**INSTRUCTION**
In the listing below, locate the line that contains "Dovolená se psem" and the line that contains "に雰囲気がパッと変わるので、子どもが". Restate word for word those two lines and every line between them, and nothing else.

**RECORDS FOR THE TASK**

━━━━━━━━━━━━━━━━━━━━━━━━━━━━━━

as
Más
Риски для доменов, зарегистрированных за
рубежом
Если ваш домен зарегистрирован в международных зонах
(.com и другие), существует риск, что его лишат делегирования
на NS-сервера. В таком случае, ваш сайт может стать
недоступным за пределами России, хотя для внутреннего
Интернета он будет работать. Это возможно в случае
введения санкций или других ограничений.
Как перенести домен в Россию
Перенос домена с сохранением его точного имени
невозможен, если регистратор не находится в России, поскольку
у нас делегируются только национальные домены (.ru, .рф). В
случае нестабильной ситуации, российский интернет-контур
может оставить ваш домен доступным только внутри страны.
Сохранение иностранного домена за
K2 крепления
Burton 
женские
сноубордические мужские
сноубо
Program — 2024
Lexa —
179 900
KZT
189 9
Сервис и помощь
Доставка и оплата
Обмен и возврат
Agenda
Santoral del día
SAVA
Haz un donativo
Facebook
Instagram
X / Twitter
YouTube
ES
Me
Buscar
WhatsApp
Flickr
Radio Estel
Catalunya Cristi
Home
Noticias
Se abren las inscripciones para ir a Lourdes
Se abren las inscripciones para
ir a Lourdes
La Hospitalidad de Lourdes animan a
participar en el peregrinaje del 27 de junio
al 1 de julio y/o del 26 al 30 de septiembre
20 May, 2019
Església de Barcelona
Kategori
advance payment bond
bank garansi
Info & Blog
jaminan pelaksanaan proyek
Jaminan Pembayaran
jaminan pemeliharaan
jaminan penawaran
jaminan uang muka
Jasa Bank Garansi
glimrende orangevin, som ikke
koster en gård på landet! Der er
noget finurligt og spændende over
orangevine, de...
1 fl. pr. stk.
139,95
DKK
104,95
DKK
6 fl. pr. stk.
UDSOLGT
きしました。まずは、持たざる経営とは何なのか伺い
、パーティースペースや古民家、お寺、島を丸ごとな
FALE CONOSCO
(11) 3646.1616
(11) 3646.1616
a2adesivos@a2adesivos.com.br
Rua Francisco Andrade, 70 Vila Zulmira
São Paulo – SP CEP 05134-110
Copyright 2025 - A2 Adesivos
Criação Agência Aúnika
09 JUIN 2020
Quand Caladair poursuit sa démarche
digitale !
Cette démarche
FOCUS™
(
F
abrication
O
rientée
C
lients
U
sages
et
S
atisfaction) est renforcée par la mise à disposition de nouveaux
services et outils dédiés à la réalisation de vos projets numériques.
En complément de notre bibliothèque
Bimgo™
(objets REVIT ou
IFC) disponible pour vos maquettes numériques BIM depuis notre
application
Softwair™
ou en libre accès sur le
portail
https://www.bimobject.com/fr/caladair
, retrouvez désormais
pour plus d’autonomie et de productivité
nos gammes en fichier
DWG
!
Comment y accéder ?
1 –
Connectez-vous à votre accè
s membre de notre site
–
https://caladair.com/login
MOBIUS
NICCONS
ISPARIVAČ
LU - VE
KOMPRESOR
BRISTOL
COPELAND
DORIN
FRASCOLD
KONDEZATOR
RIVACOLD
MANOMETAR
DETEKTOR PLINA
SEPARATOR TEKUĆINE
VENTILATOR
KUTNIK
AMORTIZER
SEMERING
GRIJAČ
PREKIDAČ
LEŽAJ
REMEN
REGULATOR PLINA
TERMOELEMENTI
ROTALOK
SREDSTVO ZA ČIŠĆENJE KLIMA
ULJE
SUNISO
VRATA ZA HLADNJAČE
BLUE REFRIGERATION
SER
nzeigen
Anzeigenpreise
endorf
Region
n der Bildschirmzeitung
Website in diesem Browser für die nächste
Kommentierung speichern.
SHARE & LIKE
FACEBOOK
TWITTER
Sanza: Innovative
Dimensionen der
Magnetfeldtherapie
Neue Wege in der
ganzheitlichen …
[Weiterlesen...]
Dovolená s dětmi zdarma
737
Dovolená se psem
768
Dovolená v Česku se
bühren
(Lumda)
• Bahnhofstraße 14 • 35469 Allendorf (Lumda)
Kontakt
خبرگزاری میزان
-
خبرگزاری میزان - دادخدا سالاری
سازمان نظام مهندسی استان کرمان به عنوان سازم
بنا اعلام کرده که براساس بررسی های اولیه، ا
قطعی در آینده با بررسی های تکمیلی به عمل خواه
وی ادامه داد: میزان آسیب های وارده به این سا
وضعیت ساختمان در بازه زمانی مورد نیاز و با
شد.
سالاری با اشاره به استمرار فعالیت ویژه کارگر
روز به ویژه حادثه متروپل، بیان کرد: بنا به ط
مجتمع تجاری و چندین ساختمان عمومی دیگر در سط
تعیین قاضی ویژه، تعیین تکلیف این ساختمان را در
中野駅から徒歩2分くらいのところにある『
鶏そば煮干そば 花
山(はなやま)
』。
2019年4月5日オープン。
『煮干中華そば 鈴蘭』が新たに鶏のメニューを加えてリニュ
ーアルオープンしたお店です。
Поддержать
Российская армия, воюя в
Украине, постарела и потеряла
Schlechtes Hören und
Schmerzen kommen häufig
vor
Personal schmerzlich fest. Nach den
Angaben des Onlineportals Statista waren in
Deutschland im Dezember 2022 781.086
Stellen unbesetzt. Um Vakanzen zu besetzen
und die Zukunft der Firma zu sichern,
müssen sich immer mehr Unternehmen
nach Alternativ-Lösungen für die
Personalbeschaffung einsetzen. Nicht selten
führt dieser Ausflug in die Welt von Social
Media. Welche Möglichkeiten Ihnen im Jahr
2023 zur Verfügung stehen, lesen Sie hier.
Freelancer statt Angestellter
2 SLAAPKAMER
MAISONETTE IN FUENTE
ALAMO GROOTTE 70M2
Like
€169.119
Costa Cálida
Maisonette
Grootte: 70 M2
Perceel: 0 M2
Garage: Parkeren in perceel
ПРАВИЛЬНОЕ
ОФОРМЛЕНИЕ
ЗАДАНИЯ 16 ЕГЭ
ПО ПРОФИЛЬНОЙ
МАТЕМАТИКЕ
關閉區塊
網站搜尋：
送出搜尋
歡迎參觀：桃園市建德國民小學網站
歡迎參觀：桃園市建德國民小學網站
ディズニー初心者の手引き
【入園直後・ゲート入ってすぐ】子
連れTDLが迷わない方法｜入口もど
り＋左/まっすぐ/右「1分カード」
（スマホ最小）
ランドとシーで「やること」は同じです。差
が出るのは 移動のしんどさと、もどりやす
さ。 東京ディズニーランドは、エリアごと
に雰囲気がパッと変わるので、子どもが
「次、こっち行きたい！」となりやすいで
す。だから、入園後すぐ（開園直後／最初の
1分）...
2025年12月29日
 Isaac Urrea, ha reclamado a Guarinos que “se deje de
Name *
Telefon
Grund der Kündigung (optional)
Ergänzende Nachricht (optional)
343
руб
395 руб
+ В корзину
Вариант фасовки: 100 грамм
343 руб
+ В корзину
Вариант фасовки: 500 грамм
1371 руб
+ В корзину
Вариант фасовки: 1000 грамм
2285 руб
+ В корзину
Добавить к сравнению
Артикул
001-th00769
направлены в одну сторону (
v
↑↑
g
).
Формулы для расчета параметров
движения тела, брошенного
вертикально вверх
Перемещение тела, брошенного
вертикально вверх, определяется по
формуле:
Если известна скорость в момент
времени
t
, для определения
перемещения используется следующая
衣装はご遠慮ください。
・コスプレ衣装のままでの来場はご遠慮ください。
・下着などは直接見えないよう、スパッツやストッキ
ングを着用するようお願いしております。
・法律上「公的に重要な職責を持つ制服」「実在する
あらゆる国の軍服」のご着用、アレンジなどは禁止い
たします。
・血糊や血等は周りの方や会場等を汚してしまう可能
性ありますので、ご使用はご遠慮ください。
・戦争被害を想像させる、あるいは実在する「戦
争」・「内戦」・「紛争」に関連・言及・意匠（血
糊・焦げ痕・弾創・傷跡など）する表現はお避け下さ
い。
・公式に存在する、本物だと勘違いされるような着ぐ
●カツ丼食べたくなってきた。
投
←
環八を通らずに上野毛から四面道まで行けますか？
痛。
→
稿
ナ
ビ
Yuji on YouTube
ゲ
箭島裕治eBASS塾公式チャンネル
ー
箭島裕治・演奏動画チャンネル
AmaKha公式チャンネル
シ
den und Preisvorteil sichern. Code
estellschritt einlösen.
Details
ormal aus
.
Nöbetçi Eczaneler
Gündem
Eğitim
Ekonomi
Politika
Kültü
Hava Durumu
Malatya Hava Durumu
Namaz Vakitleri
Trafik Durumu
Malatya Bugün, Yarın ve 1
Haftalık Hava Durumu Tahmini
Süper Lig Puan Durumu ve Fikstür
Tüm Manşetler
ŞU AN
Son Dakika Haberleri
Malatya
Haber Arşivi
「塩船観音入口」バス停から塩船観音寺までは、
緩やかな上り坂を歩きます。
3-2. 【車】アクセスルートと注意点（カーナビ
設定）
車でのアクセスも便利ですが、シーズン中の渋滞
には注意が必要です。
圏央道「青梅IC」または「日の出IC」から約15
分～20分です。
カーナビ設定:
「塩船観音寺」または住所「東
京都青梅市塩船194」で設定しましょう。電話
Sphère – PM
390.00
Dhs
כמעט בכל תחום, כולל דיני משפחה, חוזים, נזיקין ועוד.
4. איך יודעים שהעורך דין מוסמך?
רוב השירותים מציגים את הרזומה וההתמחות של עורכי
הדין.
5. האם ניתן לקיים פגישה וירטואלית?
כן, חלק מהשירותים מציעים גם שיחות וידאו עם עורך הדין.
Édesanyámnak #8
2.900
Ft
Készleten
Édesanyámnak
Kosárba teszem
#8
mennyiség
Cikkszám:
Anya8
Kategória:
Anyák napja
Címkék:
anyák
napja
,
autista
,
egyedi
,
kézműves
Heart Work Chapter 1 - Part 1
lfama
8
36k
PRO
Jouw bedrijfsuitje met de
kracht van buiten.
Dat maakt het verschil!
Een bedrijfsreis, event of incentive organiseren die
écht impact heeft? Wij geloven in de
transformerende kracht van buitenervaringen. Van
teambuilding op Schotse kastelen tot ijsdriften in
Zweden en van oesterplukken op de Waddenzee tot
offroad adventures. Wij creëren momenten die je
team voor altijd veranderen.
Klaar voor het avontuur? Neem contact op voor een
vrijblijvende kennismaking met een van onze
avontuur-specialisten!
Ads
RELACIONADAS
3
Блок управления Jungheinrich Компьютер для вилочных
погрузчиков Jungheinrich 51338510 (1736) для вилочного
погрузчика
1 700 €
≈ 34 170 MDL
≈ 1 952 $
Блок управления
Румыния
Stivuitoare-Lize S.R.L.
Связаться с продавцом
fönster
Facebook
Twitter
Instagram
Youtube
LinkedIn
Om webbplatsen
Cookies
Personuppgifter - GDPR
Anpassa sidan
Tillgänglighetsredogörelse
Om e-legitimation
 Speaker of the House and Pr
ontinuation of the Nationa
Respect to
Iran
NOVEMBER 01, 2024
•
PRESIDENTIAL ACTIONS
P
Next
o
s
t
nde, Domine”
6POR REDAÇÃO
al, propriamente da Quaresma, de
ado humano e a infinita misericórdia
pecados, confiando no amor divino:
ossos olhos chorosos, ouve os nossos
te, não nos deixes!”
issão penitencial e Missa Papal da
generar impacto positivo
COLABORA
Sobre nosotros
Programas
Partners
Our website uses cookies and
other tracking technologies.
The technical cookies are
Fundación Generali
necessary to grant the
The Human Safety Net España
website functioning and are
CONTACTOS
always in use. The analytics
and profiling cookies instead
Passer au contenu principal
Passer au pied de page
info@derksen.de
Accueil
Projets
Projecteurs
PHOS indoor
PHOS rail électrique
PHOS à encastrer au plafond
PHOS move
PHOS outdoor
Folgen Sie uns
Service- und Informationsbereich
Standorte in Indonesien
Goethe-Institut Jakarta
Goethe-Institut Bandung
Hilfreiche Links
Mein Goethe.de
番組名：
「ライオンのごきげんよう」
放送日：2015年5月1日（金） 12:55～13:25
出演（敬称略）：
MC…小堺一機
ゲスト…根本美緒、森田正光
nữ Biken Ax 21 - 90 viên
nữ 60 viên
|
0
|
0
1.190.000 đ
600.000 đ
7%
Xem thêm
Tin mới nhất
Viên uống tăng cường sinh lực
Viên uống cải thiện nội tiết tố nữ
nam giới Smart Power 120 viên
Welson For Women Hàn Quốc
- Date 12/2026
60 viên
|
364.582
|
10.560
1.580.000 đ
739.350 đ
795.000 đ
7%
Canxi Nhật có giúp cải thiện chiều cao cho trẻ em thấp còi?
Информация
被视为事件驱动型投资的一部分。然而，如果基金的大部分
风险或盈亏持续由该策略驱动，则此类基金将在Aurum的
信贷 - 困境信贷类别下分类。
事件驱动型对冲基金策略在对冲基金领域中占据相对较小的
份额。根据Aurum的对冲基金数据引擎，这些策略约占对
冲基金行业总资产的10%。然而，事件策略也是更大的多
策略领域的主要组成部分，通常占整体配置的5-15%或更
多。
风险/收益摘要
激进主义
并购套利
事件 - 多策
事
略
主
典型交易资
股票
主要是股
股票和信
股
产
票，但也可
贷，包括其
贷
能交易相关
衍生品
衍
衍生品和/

━━━━━━━━━━━━━━━━━━━━━━━━━━━━━━

**REPLY TO THE TASK**
Dovolená se psem
768
Dovolená v Česku se
bühren
(Lumda)
• Bahnhofstraße 14 • 35469 Allendorf (Lumda)
Kontakt
خبرگزاری میزان
-
خبرگزاری میزان - دادخدا سالاری
سازمان نظام مهندسی استان کرمان به عنوان سازم
بنا اعلام کرده که براساس بررسی های اولیه، ا
قطعی در آینده با بررسی های تکمیلی به عمل خواه
وی ادامه داد: میزان آسیب های وارده به این سا
وضعیت ساختمان در بازه زمانی مورد نیاز و با
شد.
سالاری با اشاره به استمرار فعالیت ویژه کارگر
روز به ویژه حادثه متروپل، بیان کرد: بنا به ط
مجتمع تجاری و چندین ساختمان عمومی دیگر در سط
تعیین قاضی ویژه، تعیین تکلیف این ساختمان را در
中野駅から徒歩2分くらいのところにある『
鶏そば煮干そば 花
山(はなやま)
』。
2019年4月5日オープン。
『煮干中華そば 鈴蘭』が新たに鶏のメニューを加えてリニュ
ーアルオープンしたお店です。
Поддержать
Российская армия, воюя в
Украине, постарела и потеряла
Schlechtes Hören und
Schmerzen kommen häufig
vor
Personal schmerzlich fest. Nach den
Angaben des Onlineportals Statista waren in
Deutschland im Dezember 2022 781.086
Stellen unbesetzt. Um Vakanzen zu besetzen
und die Zukunft der Firma zu sichern,
müssen sich immer mehr Unternehmen
nach Alternativ-Lösungen für die
Personalbeschaffung einsetzen. Nicht selten
führt dieser Ausflug in die Welt von Social
Media. Welche Möglichkeiten Ihnen im Jahr
2023 zur Verfügung stehen, lesen Sie hier.
Freelancer statt Angestellter
2 SLAAPKAMER
MAISONETTE IN FUENTE
ALAMO GROOTTE 70M2
Like
€169.119
Costa Cálida
Maisonette
Grootte: 70 M2
Perceel: 0 M2
Garage: Parkeren in perceel
ПРАВИЛЬНОЕ
ОФОРМЛЕНИЕ
ЗАДАНИЯ 16 ЕГЭ
ПО ПРОФИЛЬНОЙ
МАТЕМАТИКЕ
關閉區塊
網站搜尋：
送出搜尋
歡迎參觀：桃園市建德國民小學網站
歡迎參觀：桃園市建德國民小學網站
ディズニー初心者の手引き
【入園直後・ゲート入ってすぐ】子
連れTDLが迷わない方法｜入口もど
り＋左/まっすぐ/右「1分カード」
（スマホ最小）
ランドとシーで「やること」は同じです。差
が出るのは 移動のしんどさと、もどりやす
さ。 東京ディズニーランドは、エリアごと
に雰囲気がパッと変わるので、子どもが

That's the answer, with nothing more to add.